Authors: Tsun-Yu Yang, Yuhong Liang, Ming-Chang Yang

As graphs continue to grow to have billions of vertices and edges, the attention of graph processing is shifted from in-memory graph system to external graph system. Of the two the latter offers a cost-effective option for processing large-scale graphs on a single machine by holding the enormous graph data in both memory and storage. Although modern external graph systems embrace many advanced I/O optimization techniques and can perform well in general, graph algorithms that build upon Breadth-First Search (BFS) (a.k.a. BFS-like algorithms) still commonly suffer poor processing performance. The key reason is that the recursive vertex traversal nature of BFS may lead to poor I/O efficiency in loading the required graph data from storage for processing. Thus, this paper presents I/O-Efficient Graph Ordering (IOE-Order) to pre-process the graph data, while better I/O efficiency in loading storage-resident graph data can be delivered at runtime to boost the processing performance of BFS-like algorithms.

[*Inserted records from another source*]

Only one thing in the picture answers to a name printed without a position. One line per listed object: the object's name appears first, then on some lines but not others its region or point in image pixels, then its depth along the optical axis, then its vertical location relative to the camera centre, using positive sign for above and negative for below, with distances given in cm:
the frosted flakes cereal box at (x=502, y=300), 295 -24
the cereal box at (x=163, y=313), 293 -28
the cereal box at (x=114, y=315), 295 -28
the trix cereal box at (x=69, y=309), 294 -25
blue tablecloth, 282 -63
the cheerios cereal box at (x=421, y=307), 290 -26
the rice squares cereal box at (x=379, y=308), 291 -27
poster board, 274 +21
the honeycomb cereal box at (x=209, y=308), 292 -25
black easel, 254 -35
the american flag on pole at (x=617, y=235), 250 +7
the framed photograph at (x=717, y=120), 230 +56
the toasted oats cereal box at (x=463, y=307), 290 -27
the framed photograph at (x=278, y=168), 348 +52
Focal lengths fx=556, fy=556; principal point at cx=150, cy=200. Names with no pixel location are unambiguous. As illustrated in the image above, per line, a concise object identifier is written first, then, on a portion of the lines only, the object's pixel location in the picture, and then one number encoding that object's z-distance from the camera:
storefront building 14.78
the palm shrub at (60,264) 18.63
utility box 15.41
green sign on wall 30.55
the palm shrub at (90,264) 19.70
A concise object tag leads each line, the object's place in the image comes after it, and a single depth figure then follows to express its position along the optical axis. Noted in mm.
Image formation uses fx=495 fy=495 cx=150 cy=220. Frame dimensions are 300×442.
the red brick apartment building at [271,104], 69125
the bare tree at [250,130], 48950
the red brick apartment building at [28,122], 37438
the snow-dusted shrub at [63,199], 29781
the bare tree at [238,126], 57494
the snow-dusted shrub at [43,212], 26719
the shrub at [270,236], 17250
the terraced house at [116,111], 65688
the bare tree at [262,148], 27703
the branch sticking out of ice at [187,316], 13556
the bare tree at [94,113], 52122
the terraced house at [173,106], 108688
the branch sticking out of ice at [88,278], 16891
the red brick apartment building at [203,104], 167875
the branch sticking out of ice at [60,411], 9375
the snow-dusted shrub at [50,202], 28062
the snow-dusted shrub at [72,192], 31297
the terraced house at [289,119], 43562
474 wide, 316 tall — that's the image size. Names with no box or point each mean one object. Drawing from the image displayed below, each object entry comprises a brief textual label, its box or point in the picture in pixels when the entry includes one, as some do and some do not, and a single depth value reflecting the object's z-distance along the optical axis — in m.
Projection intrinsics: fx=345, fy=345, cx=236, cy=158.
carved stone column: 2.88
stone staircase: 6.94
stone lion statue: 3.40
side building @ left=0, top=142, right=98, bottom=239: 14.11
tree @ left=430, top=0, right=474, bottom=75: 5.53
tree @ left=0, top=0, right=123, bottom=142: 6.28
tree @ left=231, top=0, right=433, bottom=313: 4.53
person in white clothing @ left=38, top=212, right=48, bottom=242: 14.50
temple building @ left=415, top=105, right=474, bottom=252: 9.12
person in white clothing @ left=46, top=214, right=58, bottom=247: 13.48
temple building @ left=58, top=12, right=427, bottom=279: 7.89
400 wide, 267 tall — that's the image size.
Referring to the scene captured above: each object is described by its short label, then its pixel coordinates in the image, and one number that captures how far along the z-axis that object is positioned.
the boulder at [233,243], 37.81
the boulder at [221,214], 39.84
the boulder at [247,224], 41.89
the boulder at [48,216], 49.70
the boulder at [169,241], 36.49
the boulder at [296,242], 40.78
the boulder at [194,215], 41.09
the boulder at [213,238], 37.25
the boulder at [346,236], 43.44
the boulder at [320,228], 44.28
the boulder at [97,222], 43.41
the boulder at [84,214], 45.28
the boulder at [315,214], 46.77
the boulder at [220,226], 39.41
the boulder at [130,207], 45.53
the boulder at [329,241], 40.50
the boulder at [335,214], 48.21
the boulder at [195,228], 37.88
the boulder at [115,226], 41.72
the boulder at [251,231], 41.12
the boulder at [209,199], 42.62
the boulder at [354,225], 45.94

Particularly, IOE-Order comprises two major pre-processing steps. The first is Breadth-First Degree-Second (BFDS) Ordering, which exploits both graph traversal pattern and degree information to store the vertices and edges which are most likely to be accessed together for I/O efficiency improvement. The second is Out-Degree Binning, which splits the BFDS-ordered graph into multiple sorted bins based on out-degrees of vertices so as to 1) further increase I/O-efficiency for runtime graph processing and 2) deliver high flexibility in pre-caching vertices based on the memory availability. In contrast to the state-of-the-art pre-processing techniques for BFS-like algorithms, IOE-Order demonstrates better efficiency and practicability: It delivers higher processing performance by achieving higher I/O efficiency but entails much lower pre-processing overhead.